__Exercise text__
All of lore.kernel.org
 help / color / mirror / Atom feed
From: Haitao Huang <haitao.huang@linux.intel.com>
To: jarkko@kernel.org, dave.hansen@linux.intel.com,
	kai.huang@intel.com, tj@kernel.org, mkoutny@suse.com,
	linux-kernel@vger.kernel.org, linux-sgx@vger.kernel.org,
	x86@kernel.org, cgroups@vger.kernel.org, tglx@linutronix.de,
	mingo@redhat.com, bp@alien8.de, hpa@zytor.com,
	sohil.mehta@intel.com, tim.c.chen@linux.intel.com
Cc: zhiquan1.li@intel.com, kristen@linux.intel.com,
	seanjc@google.com, zhanb@microsoft.com, anakrish@microsoft.com,
	mikko.ylinen@linux.intel.com, yangjie@microsoft.com,
	chrisyan@microsoft.com
Subject: [PATCH v11 13/14] Docs/x86/sgx: Add description for cgroup support
Date: Wed, 10 Apr 2024 11:25:57 -0700	[thread overview]
Message-ID: <20240410182558.41467-14-haitao.huang@linux.intel.com> (raw)
In-Reply-To: <20240410182558.41467-1-haitao.huang@linux.intel.com>

From: Sean Christopherson <sean.j.christopherson@intel.com>

Add initial documentation of how to regulate the distribution of
SGX Enclave Page Cache (EPC) memory via the Miscellaneous cgroup
controller.

Signed-off-by: Sean Christopherson <sean.j.christopherson@intel.com>
Co-developed-by: Kristen Carlson Accardi <kristen@linux.intel.com>
Signed-off-by: Kristen Carlson Accardi <kristen@linux.intel.com>
Co-developed-by: Haitao Huang<haitao.huang@linux.intel.com>
Signed-off-by: Haitao Huang<haitao.huang@linux.intel.com>
Cc: Sean Christopherson <seanjc@google.com>
---
V8:
- Limit text width to 80 characters to be consistent.

V6:
- Remove mentioning of VMM specific behavior on handling SIGBUS
- Remove statement of forced reclamation, add statement to specify
ENOMEM returned when no reclamation possible.
- Added statements on the non-preemptive nature for the max limit
- Dropped Reviewed-by tag because of changes

V4:
- Fix indentation (Randy)
- Change misc.events file to be read-only
- Fix a typo for 'subsystem'
- Add behavior when VMM overcommit EPC with a cgroup (Mikko)
---
 Documentation/arch/x86/sgx.rst | 83 ++++++++++++++++++++++++++++++++++
 1 file changed, 83 insertions(+)

__Work task 1__
Swap "COLMAP camera model" for "COLMAP model name" in the records, from their first line through the line holding "0.073774, 0.862047, -0.055296]]", inclusive, and give those lines back with nothing else changed.

__Supplied records__
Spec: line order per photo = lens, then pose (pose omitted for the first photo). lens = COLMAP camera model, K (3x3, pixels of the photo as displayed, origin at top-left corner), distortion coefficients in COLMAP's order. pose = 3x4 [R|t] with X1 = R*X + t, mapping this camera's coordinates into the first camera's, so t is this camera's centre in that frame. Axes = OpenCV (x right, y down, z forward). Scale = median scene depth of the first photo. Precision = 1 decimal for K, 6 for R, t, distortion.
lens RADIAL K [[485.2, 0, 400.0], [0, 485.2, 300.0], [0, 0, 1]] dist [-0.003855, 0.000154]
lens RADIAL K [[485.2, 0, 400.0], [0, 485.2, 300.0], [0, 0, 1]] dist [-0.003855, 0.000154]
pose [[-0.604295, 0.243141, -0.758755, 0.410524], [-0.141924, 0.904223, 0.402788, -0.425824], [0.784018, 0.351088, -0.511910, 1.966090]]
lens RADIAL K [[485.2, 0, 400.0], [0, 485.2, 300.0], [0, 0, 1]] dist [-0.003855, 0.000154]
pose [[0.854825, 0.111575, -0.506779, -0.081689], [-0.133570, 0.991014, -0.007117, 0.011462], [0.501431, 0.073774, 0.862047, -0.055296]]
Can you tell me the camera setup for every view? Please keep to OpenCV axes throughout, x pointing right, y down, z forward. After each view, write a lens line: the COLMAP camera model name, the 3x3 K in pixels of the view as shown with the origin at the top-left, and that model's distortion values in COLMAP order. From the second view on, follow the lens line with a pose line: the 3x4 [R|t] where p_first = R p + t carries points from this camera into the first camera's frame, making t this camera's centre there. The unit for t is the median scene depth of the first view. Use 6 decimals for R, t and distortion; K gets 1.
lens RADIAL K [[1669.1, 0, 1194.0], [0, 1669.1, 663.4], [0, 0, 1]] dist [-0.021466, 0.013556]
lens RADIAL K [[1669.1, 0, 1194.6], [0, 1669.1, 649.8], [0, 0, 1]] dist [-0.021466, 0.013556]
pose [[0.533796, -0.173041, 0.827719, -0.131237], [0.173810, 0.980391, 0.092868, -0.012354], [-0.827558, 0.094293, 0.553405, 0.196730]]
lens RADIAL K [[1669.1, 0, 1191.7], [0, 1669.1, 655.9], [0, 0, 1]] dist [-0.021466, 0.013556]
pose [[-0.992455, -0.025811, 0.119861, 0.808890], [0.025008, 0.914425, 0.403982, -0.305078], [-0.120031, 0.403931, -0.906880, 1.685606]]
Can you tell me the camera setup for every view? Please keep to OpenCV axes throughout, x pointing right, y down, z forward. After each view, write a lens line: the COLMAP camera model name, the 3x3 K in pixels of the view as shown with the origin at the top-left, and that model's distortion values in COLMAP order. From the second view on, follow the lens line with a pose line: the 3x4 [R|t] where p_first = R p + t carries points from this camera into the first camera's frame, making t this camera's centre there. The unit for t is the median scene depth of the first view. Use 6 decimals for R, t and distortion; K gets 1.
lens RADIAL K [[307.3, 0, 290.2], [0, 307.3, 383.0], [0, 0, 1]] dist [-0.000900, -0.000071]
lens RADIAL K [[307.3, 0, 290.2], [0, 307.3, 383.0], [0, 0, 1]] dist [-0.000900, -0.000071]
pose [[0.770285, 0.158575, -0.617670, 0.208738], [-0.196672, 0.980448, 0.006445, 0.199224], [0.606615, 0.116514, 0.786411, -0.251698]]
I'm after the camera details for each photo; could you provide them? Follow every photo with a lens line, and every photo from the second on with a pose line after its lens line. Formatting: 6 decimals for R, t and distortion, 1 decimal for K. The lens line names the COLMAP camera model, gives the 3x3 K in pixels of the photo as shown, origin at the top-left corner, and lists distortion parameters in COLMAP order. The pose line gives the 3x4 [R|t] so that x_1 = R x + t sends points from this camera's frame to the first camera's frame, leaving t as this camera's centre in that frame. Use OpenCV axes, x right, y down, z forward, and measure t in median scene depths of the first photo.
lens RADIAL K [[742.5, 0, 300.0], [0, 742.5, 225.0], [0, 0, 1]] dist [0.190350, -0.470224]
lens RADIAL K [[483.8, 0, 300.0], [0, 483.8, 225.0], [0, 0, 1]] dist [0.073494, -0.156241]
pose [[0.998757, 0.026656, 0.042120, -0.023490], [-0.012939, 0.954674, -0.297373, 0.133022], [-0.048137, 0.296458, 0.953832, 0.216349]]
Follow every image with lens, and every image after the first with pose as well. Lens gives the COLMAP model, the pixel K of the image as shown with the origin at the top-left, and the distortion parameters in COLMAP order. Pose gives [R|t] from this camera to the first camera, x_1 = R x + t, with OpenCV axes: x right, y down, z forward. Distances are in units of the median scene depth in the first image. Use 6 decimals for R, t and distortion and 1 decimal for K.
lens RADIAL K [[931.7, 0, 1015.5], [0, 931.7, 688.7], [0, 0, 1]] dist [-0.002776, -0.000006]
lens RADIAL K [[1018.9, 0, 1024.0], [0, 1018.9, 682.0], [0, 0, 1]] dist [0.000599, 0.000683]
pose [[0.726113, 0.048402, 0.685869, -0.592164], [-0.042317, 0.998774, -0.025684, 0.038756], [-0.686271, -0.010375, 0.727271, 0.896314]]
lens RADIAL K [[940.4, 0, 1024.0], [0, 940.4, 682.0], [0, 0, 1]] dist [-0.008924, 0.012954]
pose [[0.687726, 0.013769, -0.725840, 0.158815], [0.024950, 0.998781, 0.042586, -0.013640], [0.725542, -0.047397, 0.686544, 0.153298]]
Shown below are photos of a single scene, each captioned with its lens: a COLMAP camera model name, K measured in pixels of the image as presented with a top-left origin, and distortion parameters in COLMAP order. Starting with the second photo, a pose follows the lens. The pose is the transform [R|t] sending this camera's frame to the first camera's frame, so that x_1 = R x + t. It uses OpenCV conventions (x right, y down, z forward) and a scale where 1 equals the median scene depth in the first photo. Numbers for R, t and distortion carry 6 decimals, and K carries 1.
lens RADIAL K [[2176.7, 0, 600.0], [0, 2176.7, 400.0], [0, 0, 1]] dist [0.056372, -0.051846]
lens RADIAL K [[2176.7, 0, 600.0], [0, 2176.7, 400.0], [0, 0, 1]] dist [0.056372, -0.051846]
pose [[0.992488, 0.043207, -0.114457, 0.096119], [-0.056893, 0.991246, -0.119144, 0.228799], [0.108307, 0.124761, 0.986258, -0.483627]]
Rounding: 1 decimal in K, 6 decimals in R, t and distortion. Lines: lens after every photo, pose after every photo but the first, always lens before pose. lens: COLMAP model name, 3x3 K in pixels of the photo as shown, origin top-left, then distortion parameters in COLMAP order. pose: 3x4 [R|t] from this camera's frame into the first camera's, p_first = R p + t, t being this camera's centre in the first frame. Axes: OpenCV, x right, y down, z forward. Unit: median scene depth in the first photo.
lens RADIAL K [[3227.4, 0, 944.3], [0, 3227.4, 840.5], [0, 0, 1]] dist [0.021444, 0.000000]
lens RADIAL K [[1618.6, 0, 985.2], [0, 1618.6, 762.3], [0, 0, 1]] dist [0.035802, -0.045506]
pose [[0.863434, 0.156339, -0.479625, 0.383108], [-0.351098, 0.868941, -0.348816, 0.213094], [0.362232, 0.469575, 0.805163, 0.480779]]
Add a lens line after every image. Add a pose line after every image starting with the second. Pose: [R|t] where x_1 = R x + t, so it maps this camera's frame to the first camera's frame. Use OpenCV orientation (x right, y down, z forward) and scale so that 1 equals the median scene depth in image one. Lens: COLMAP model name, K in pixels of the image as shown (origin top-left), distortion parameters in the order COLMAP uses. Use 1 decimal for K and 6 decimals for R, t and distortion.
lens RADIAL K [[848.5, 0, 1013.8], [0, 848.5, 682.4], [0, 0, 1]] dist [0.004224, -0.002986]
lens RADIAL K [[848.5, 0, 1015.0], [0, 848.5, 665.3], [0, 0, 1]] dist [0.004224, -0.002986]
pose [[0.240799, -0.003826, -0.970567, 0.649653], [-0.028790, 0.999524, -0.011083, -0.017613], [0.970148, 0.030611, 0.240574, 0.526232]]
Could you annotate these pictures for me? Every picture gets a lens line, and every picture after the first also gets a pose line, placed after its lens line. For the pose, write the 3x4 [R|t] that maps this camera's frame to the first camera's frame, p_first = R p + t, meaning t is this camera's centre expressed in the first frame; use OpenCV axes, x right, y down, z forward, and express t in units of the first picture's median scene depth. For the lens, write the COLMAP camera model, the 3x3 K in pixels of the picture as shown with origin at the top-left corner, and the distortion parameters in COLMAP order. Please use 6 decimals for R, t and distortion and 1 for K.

__Work task 2__
Carry on the SGX cgroup documentation patch email from the point where it stops.

__Final answer 1__
Spec: line order per photo = lens, then pose (pose omitted for the first photo). lens = COLMAP model name, K (3x3, pixels of the photo as displayed, origin at top-left corner), distortion coefficients in COLMAP's order. pose = 3x4 [R|t] with X1 = R*X + t, mapping this camera's coordinates into the first camera's, so t is this camera's centre in that frame. Axes = OpenCV (x right, y down, z forward). Scale = median scene depth of the first photo. Precision = 1 decimal for K, 6 for R, t, distortion.
lens RADIAL K [[485.2, 0, 400.0], [0, 485.2, 300.0], [0, 0, 1]] dist [-0.003855, 0.000154]
lens RADIAL K [[485.2, 0, 400.0], [0, 485.2, 300.0], [0, 0, 1]] dist [-0.003855, 0.000154]
pose [[-0.604295, 0.243141, -0.758755, 0.410524], [-0.141924, 0.904223, 0.402788, -0.425824], [0.784018, 0.351088, -0.511910, 1.966090]]
lens RADIAL K [[485.2, 0, 400.0], [0, 485.2, 300.0], [0, 0, 1]] dist [-0.003855, 0.000154]
pose [[0.854825, 0.111575, -0.506779, -0.081689], [-0.133570, 0.991014, -0.007117, 0.011462], [0.501431, 0.073774, 0.862047, -0.055296]]

__Final answer 2__
diff --git a/Documentation/arch/x86/sgx.rst b/Documentation/arch/x86/sgx.rst
index d90796adc2ec..c537e6a9aa65 100644
--- a/Documentation/arch/x86/sgx.rst
+++ b/Documentation/arch/x86/sgx.rst
@@ -300,3 +300,86 @@ to expected failures and handle them as follows:
    first call.  It indicates a bug in the kernel or the userspace client
    if any of the second round of ``SGX_IOC_VEPC_REMOVE_ALL`` calls has
    a return code other than 0.
+
+
+Cgroup Support
+==============
+
+The "sgx_epc" resource within the Miscellaneous cgroup controller regulates
+distribution of SGX EPC memory, which is a subset of system RAM that is used to
+provide SGX-enabled applications with protected memory, and is otherwise
+inaccessible, i.e. shows up as reserved in /proc/iomem and cannot be
+read/written outside of an SGX enclave.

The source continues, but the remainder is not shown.